The key idea was simple: if bats rely on Doppler cues produced by their own motion, changing the direction in which the foliage moved relative to the bats’ flight should alter the bats’ perceived motion and therefore their flight speed.

“As the bat is moving, this Doppler shift, in this complex echo of thousands of reflectors, carries information,”

—Marc Holderied

What the Researchers Observed

When the treadmill foliage moved in the same direction as the bats’ flight, the animals tended to accelerate; when the foliage moved toward the bats—creating the illusion that the environment was closing in—the bats slowed down. “We tricked them into thinking that their speed is different,” Holderied said. These behavioral responses indicate that bats monitor motion-induced frequency changes in echoes and use that information to regulate flight speed.

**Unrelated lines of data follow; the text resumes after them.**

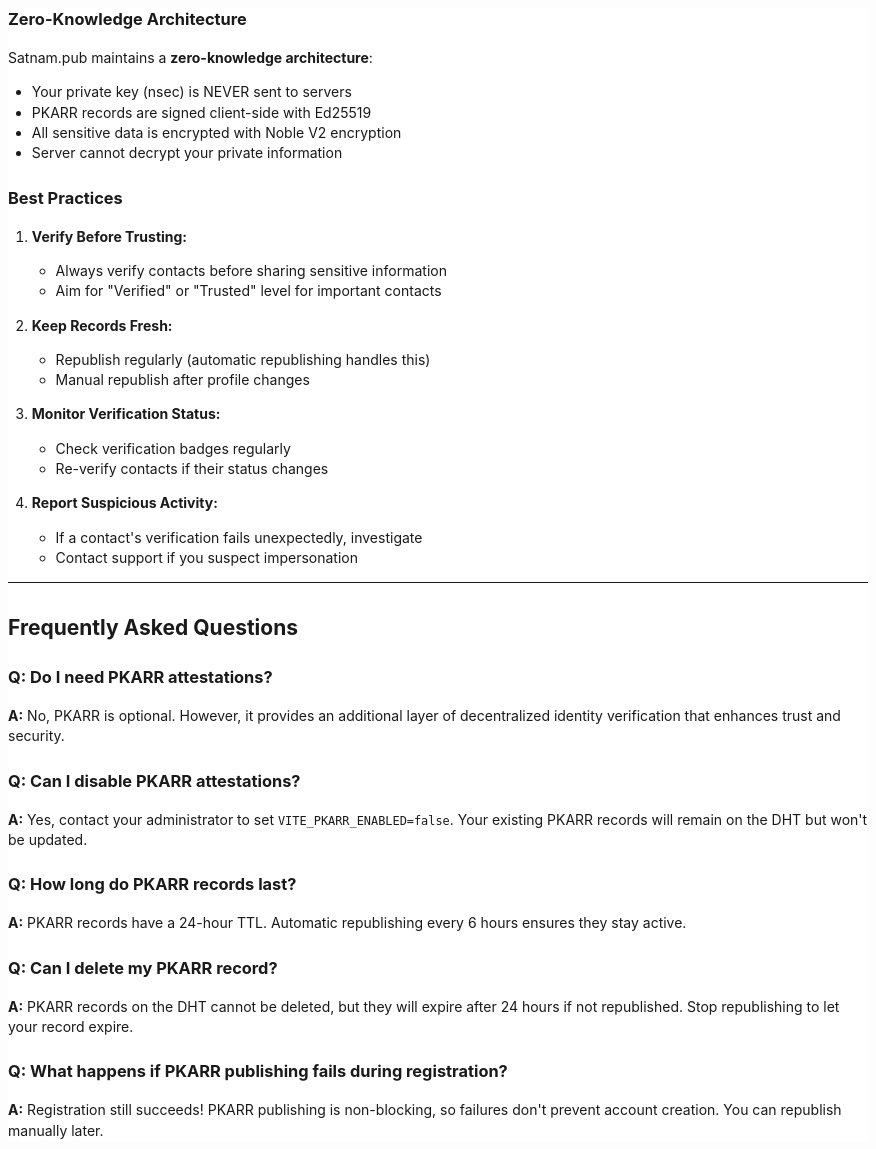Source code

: ### Zero-Knowledge Architecture

Satnam.pub maintains a **zero-knowledge architecture**:
- Your private key (nsec) is NEVER sent to servers
- PKARR records are signed client-side with Ed25519
- All sensitive data is encrypted with Noble V2 encryption
- Server cannot decrypt your private information

### Best Practices

1. **Verify Before Trusting:**
   - Always verify contacts before sharing sensitive information
   - Aim for "Verified" or "Trusted" level for important contacts

2. **Keep Records Fresh:**
   - Republish regularly (automatic republishing handles this)
   - Manual republish after profile changes

3. **Monitor Verification Status:**
   - Check verification badges regularly
   - Re-verify contacts if their status changes

4. **Report Suspicious Activity:**
   - If a contact's verification fails unexpectedly, investigate
   - Contact support if you suspect impersonation

---

## Frequently Asked Questions

### Q: Do I need PKARR attestations?
**A:** No, PKARR is optional. However, it provides an additional layer of decentralized identity verification that enhances trust and security.

### Q: Can I disable PKARR attestations?
**A:** Yes, contact your administrator to set `VITE_PKARR_ENABLED=false`. Your existing PKARR records will remain on the DHT but won't be updated.

### Q: How long do PKARR records last?
**A:** PKARR records have a 24-hour TTL. Automatic republishing every 6 hours ensures they stay active.

### Q: Can I delete my PKARR record?
**A:** PKARR records on the DHT cannot be deleted, but they will expire after 24 hours if not republished. Stop republishing to let your record expire.

### Q: What happens if PKARR publishing fails during registration?
**A:** Registration still succeeds! PKARR publishing is non-blocking, so failures don't prevent account creation. You can republish manually later.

Importantly, pipistrelle bats are not considered Doppler-specialist species, which suggests that reliance on motion-induced Doppler cues may be more widespread across bat species than previously appreciated.

Broader Implications

Beyond advancing our understanding of bat sensory ecology, the findings have practical implications. Haron and colleagues suggest that motion-based acoustic cues could inspire better navigation systems for drones and autonomous vehicles faced with cluttered or echo-rich environments. Early engineering work is already underway to explore these possibilities.

The experiment combines clever field engineering with behavioral observation to reveal a subtle yet powerful sensory strategy: bats do not just passively receive echoes, they actively interpret how self-motion reshapes those echoes to find their way.